The option exercise is the next stage in the collaboration, option and license agreement between Novartis and Camurus executed in
December 2011. It triggers an undisclosed milestone payment to Camurus from eligible potential payments of up to
US$ 700 million, subject to achievement of predefined development, regulatory and commercial milestones for the products included in the agreement. In addition, Camurus is entitled to royalties on global product sales.
CAM2029 is a novel, long-acting octreotide product that has been developed by Camurus with the goal of easy subcutaneous administration in the treatment of patients with acromegaly and NETs. CAM2029 has received orphan drug designation by EMA for the treatment of acromegaly and has been studied in three clinical Phase I trials, assessing pharmacokinetics, pharmacodynamics and safety after single and repeat dosing. Following the option exercise, Novartis will assume responsibility for further clinical development of CAM2029, including any Phase III studies, product registration and worldwide commercialization.
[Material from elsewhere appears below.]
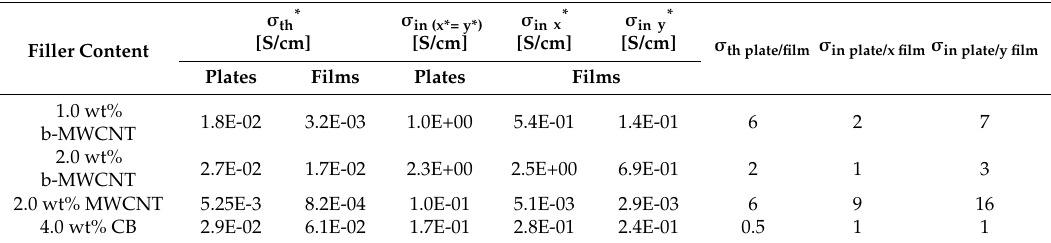
Table 4. Comparison of the electrical conductivity of PVDF/carbon filler composites shaped into plates and extruded films and conductivity quotients σ plate/film in x = y (for plates) or x, y (for films) and z (through-plane)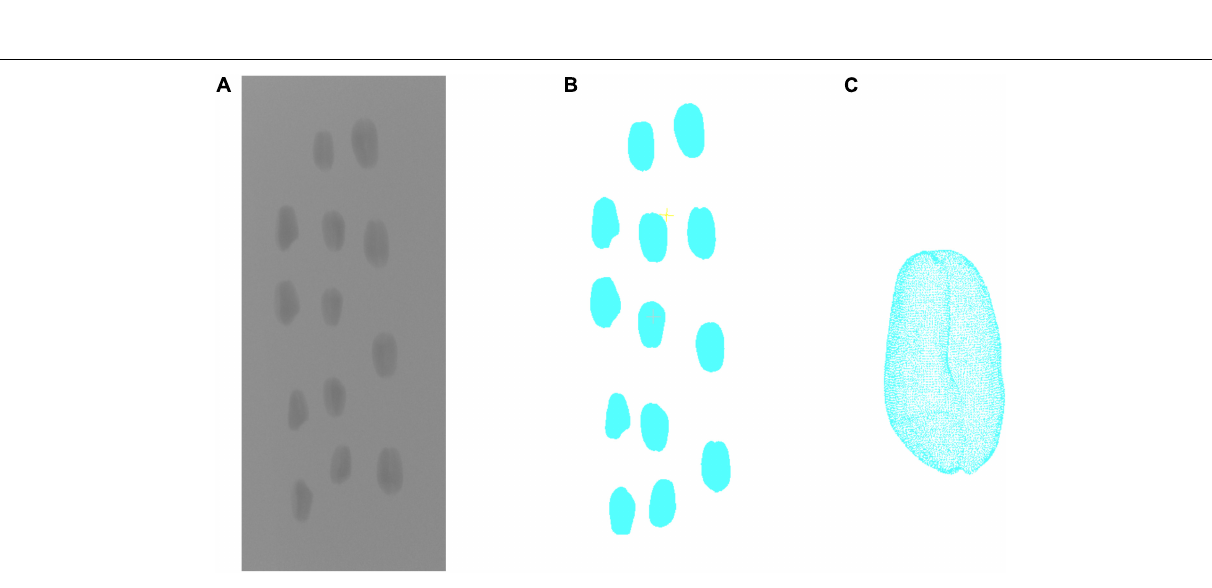
Frontiers in Plant Science |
"We are very proud of the successful development of our collaboration and look forward to continue assisting Novartis in the clinical development and registration efforts for CAM2029," says
Fredrik Tiberg, President and CEO of Camurus. "Novartis' decision to acquire full commercialization rights to CAM2029 and related products is a key milestone for Camurus that further validates our advanced delivery technologies and clinical product development capacity. Novartis' continued investment in this program strengthens our strategic relationship and enables Camurus to expand its proprietary pipeline of new and innovative therapies for serious diseases."
Since the transaction triggers relevant value thresholds, Novartis' binding commitment to complete the exercise of the option is subject to the US's Hart-Scott-Rodino Antitrust Improvements Act of 1976 (15 U.S.C. §18a) (HSR).